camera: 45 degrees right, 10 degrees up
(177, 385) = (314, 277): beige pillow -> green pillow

--

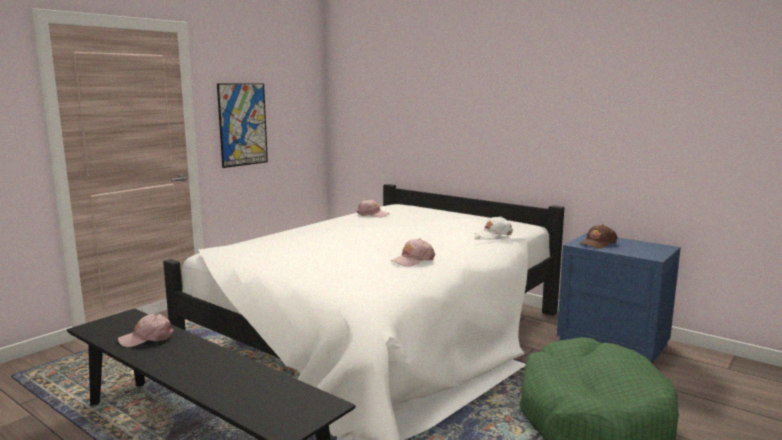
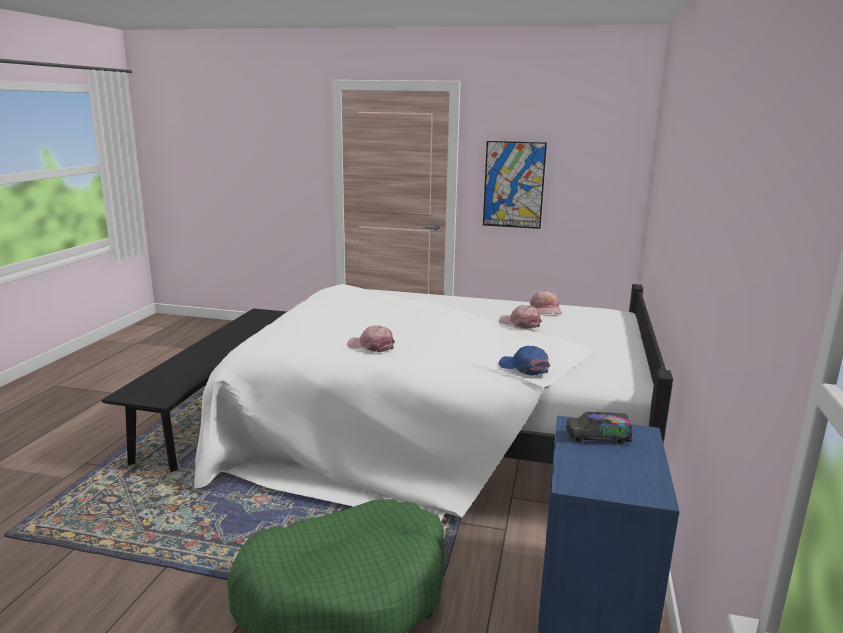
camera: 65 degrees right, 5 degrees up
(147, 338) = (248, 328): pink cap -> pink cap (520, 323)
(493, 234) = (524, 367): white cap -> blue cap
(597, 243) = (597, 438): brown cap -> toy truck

---

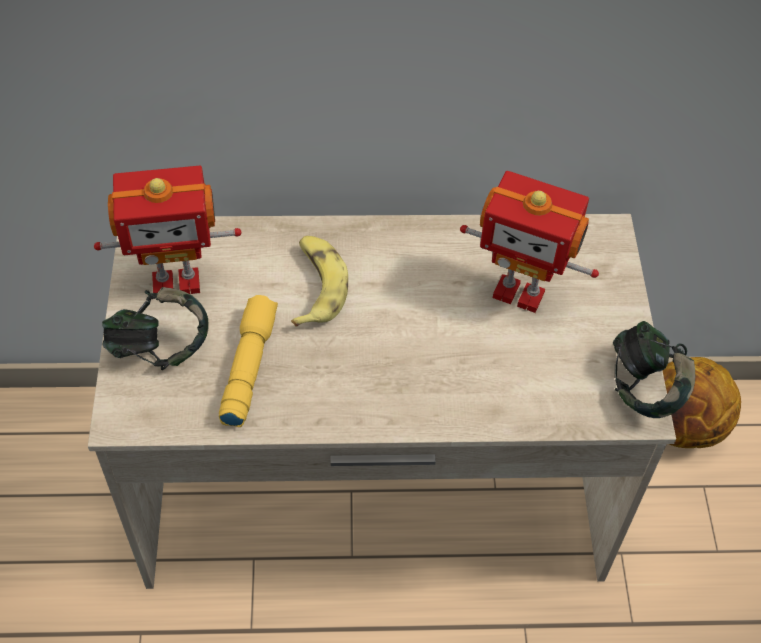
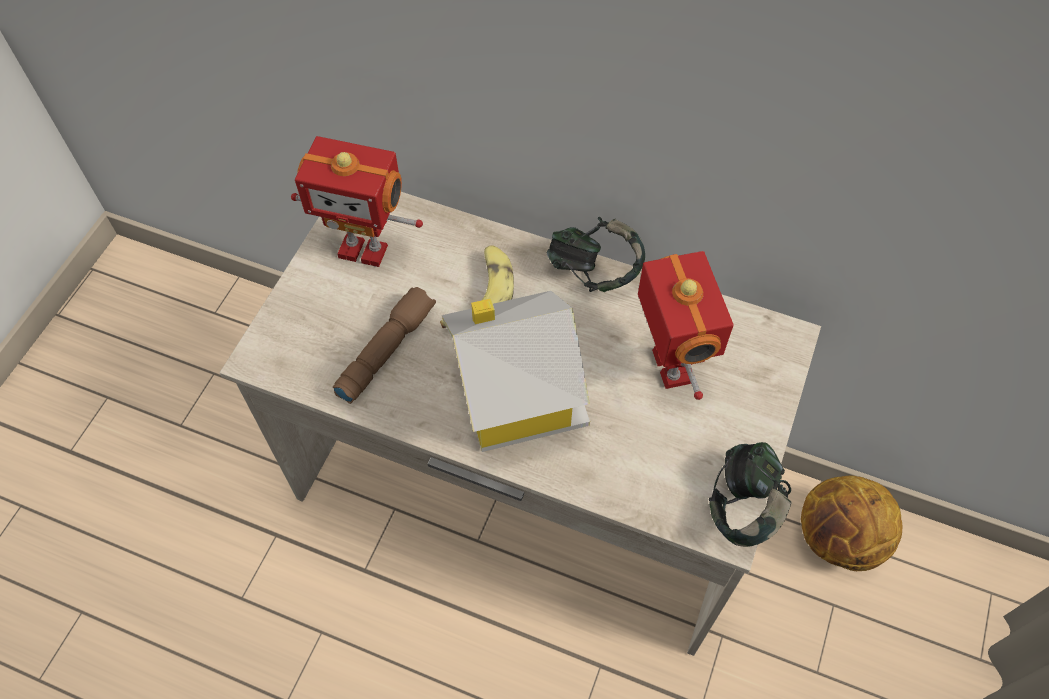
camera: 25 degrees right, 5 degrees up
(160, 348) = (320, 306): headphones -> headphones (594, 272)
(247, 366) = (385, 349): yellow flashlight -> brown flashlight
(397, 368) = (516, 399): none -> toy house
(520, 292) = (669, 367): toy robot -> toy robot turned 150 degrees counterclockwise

◆ **Instructions for the task**
Take the entries above and return only the lines from the one with "camera: 45 degrees right, 10 degrees up" to the one with "(177, 385) = (314, 277): beige", both included, unchanged.

◆ **Finished exercise**
camera: 45 degrees right, 10 degrees up
(177, 385) = (314, 277): beige pillow -> green pillow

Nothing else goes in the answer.